Plenty of Benjamin's are missing from Philadelphia City Hall due to delinquent tax payers.
All across California, cities and counties are frantically scrambling to find new sources of revenue even as they look at ways of cutting public spending.-- and bankruptcy looms as the best alternative for some overburdened by debt.
The state government, paralyzed by political and philosophical conflict, remains at loggerheads over whether to triple vehicle license fees and increase the sales tax by nearly 20 percent or slash spending on public services.
Even as President-elect Barack Obama has inspired much of the nation with hope for real change, the federal government is bailing out banks, insurers and others with $700 billion and looking at spending a whole lot more to save the auto industry and stimulate the economy with massive public works spending, aid to states and local government and tax cuts to ordinary folks.
It's a case of irreconcilable differences, a zero sum game that defies all logic.
Pump up the economy by printing money to put more cash in the hands of consumers, distressed businesses and failing government agencies -- and then take it away at the local and state level by raising taxes and cutting spending.
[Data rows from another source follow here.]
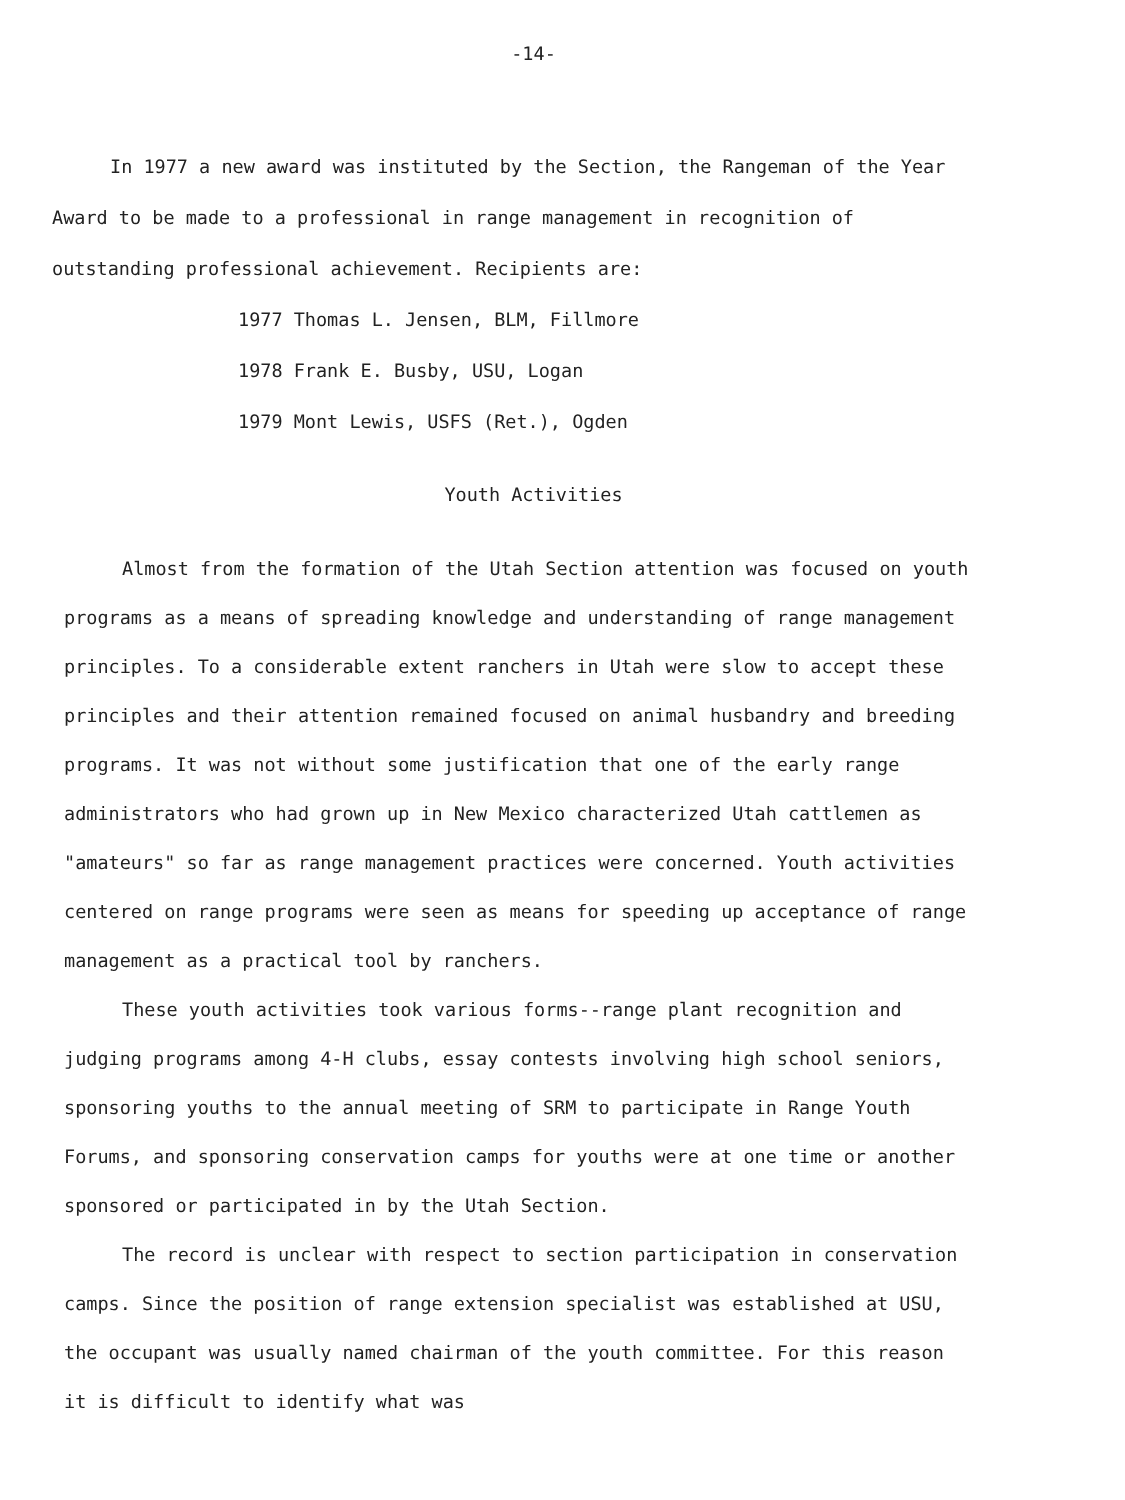-14-
In 1977 a new award was instituted by the Section, the Rangeman of the Year Award to be made to a professional in range management in recognition of outstanding professional achievement. Recipients are:
1977 Thomas L. Jensen, BLM, Fillmore
1978 Frank E. Busby, USU, Logan
1979 Mont Lewis, USFS (Ret.), Ogden
Youth Activities
Almost from the formation of the Utah Section attention was focused on youth programs as a means of spreading knowledge and understanding of range management principles. To a considerable extent ranchers in Utah were slow to accept these principles and their attention remained focused on animal husbandry and breeding programs. It was not without some justification that one of the early range administrators who had grown up in New Mexico characterized Utah cattlemen as "amateurs" so far as range management practices were concerned. Youth activities centered on range programs were seen as means for speeding up acceptance of range management as a practical tool by ranchers.
These youth activities took various forms--range plant recognition and judging programs among 4-H clubs, essay contests involving high school seniors, sponsoring youths to the annual meeting of SRM to participate in Range Youth Forums, and sponsoring conservation camps for youths were at one time or another sponsored or participated in by the Utah Section.
The record is unclear with respect to section participation in conservation camps. Since the position of range extension specialist was established at USU, the occupant was usually named chairman of the youth committee. For this reason it is difficult to identify what was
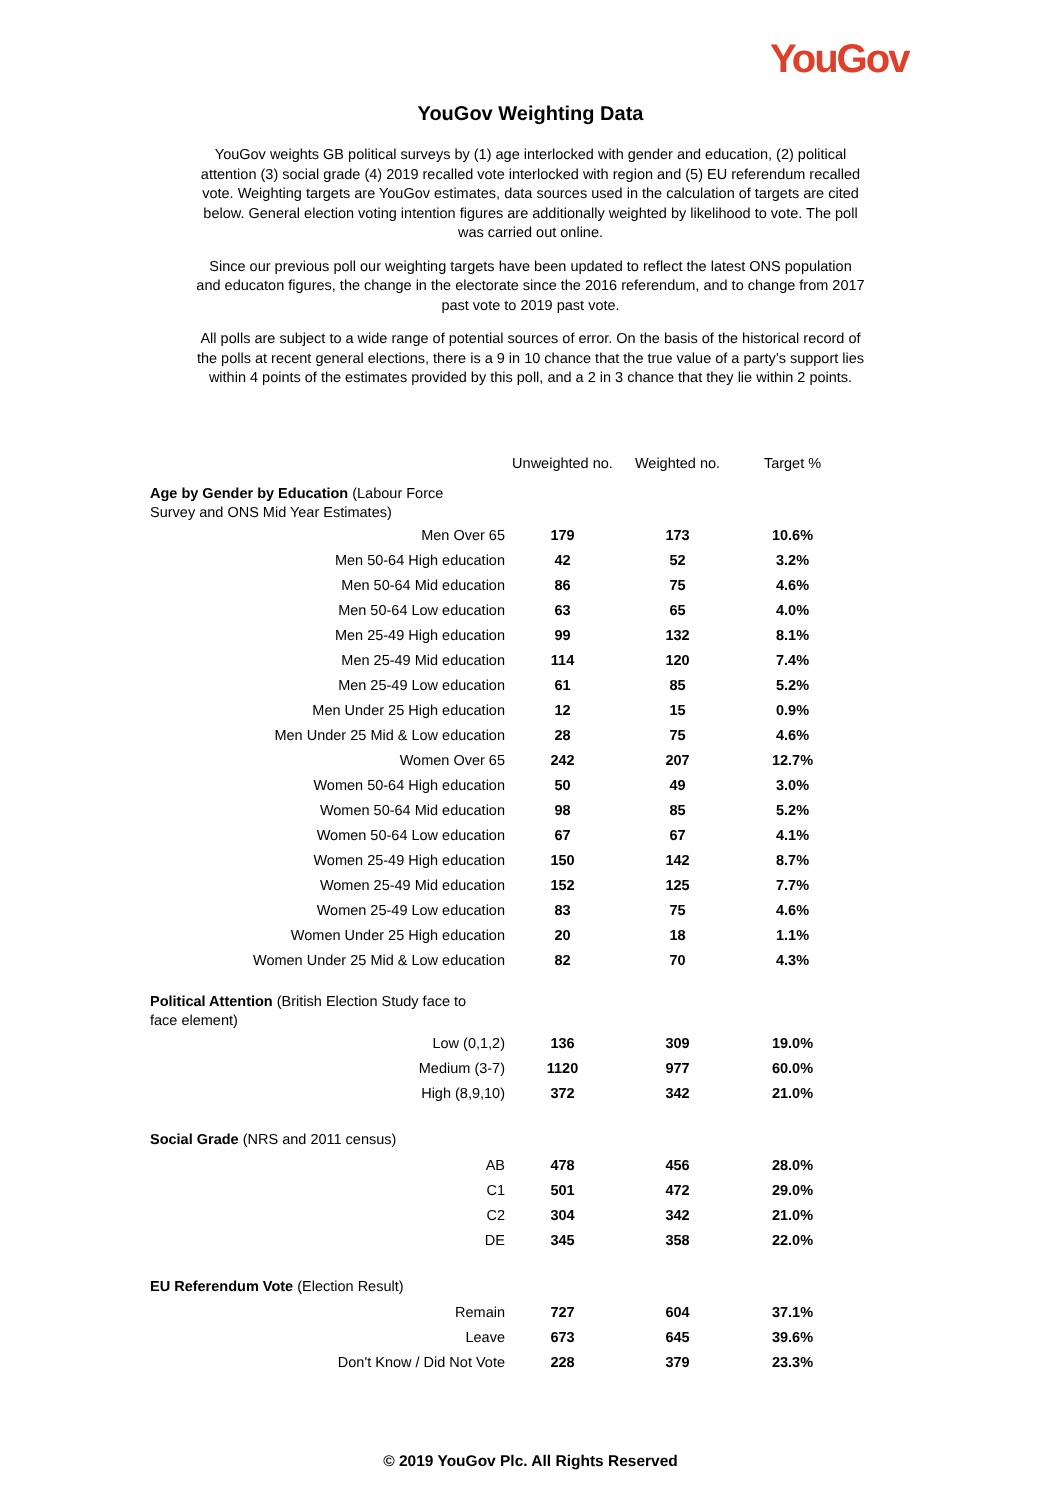YouGov
YouGov Weighting Data
YouGov weights GB political surveys by (1) age interlocked with gender and education, (2) political attention (3) social grade (4) 2019 recalled vote interlocked with region and (5) EU referendum recalled vote. Weighting targets are YouGov estimates, data sources used in the calculation of targets are cited below. General election voting intention figures are additionally weighted by likelihood to vote. The poll was carried out online.
Since our previous poll our weighting targets have been updated to reflect the latest ONS population and educaton figures, the change in the electorate since the 2016 referendum, and to change from 2017 past vote to 2019 past vote.
All polls are subject to a wide range of potential sources of error. On the basis of the historical record of the polls at recent general elections, there is a 9 in 10 chance that the true value of a party’s support lies within 4 points of the estimates provided by this poll, and a 2 in 3 chance that they lie within 2 points.
| | Unweighted no. | Weighted no. | Target % |
| --- | --- | --- | --- |
| Age by Gender by Education (Labour Force Survey and ONS Mid Year Estimates) | | | |
| Men Over 65 | 179 | 173 | 10.6% |
| Men 50-64 High education | 42 | 52 | 3.2% |
| Men 50-64 Mid education | 86 | 75 | 4.6% |
| Men 50-64 Low education | 63 | 65 | 4.0% |
| Men 25-49 High education | 99 | 132 | 8.1% |
| Men 25-49 Mid education | 114 | 120 | 7.4% |
| Men 25-49 Low education | 61 | 85 | 5.2% |
| Men Under 25 High education | 12 | 15 | 0.9% |
| Men Under 25 Mid & Low education | 28 | 75 | 4.6% |
| Women Over 65 | 242 | 207 | 12.7% |
| Women 50-64 High education | 50 | 49 | 3.0% |
| Women 50-64 Mid education | 98 | 85 | 5.2% |
| Women 50-64 Low education | 67 | 67 | 4.1% |
| Women 25-49 High education | 150 | 142 | 8.7% |
| Women 25-49 Mid education | 152 | 125 | 7.7% |
| Women 25-49 Low education | 83 | 75 | 4.6% |
| Women Under 25 High education | 20 | 18 | 1.1% |
| Women Under 25 Mid & Low education | 82 | 70 | 4.3% |
| Political Attention (British Election Study face to face element) | | | |
| Low (0,1,2) | 136 | 309 | 19.0% |
| Medium (3-7) | 1120 | 977 | 60.0% |
| High (8,9,10) | 372 | 342 | 21.0% |
| Social Grade (NRS and 2011 census) | | | |
| AB | 478 | 456 | 28.0% |
| C1 | 501 | 472 | 29.0% |
| C2 | 304 | 342 | 21.0% |
| DE | 345 | 358 | 22.0% |
| EU Referendum Vote (Election Result) | | | |
| Remain | 727 | 604 | 37.1% |
| Leave | 673 | 645 | 39.6% |
| Don't Know / Did Not Vote | 228 | 379 | 23.3% |
© 2019 YouGov Plc. All Rights Reserved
There's a lot wrong with this picture and the contradictions only add to the worries and loss of confidence of average people who have seen their 401k nest eggs and their homes lose a large chunk of value and worry whether they will their jobs in the worst economic decline since the Great Depression.
In Los Angeles, city bureaucrats have offered a handful of feeble proposals to squeeze a little more money out of the public and a similar list of small cuts that barely make a dent in the soaring deficit of more than $500 million over the next 20 months.
Mayor Antonio Villaraigosa is wringing his hands about "immediate and dramatic budget adjustments" without saying what they might be while Councilman Bernard Parks warns "it's for real now, everything's got to be on the table."
Rhetoric aside, there's no indication at all that city officials actually are willing to put everything on the table, especially the high cost of salaries and benefits. Instead, they are hoping for a Hail Mary pass through of tens of millions of dollars from the federal government to save the day.
Smaller cities like Rio Vista and Isleton are considering going into bankruptcy like Vallejo like to fend off creditors and buy time to get the finances in order, according to the Sacramento Bee.
"I'm surprised not every city is discussing (bankruptcy)," said Marc Levinson, the lead bankruptcy attorney for Vallejo which took that action in May. "It's absolutely horrible out there."
In many ways, the state is even worse shape to deal with its $27.8 billion deficit looming over the next 20 months.because of political gridlock.
Democrats like Assembly Speaker Karen Bass "want to split the baby in half," with half the money coming from tax hikes and half from a federal bailout.
Republicans are adamantly against both higher taxes and a federal bailout and Gov. Arnold Schwarzenegger continues to find the weight of the political conflict to heavy to move towards a compromise.
It seems we are at a breaking point and all eyes are on the new president who takes office two months from now to somehow, some way perform a miracle politically and economically.
Good luck, Mr. President -- it will take more than the Fireside Chats on the radio that FDR used to soothe the nation 75 years ago.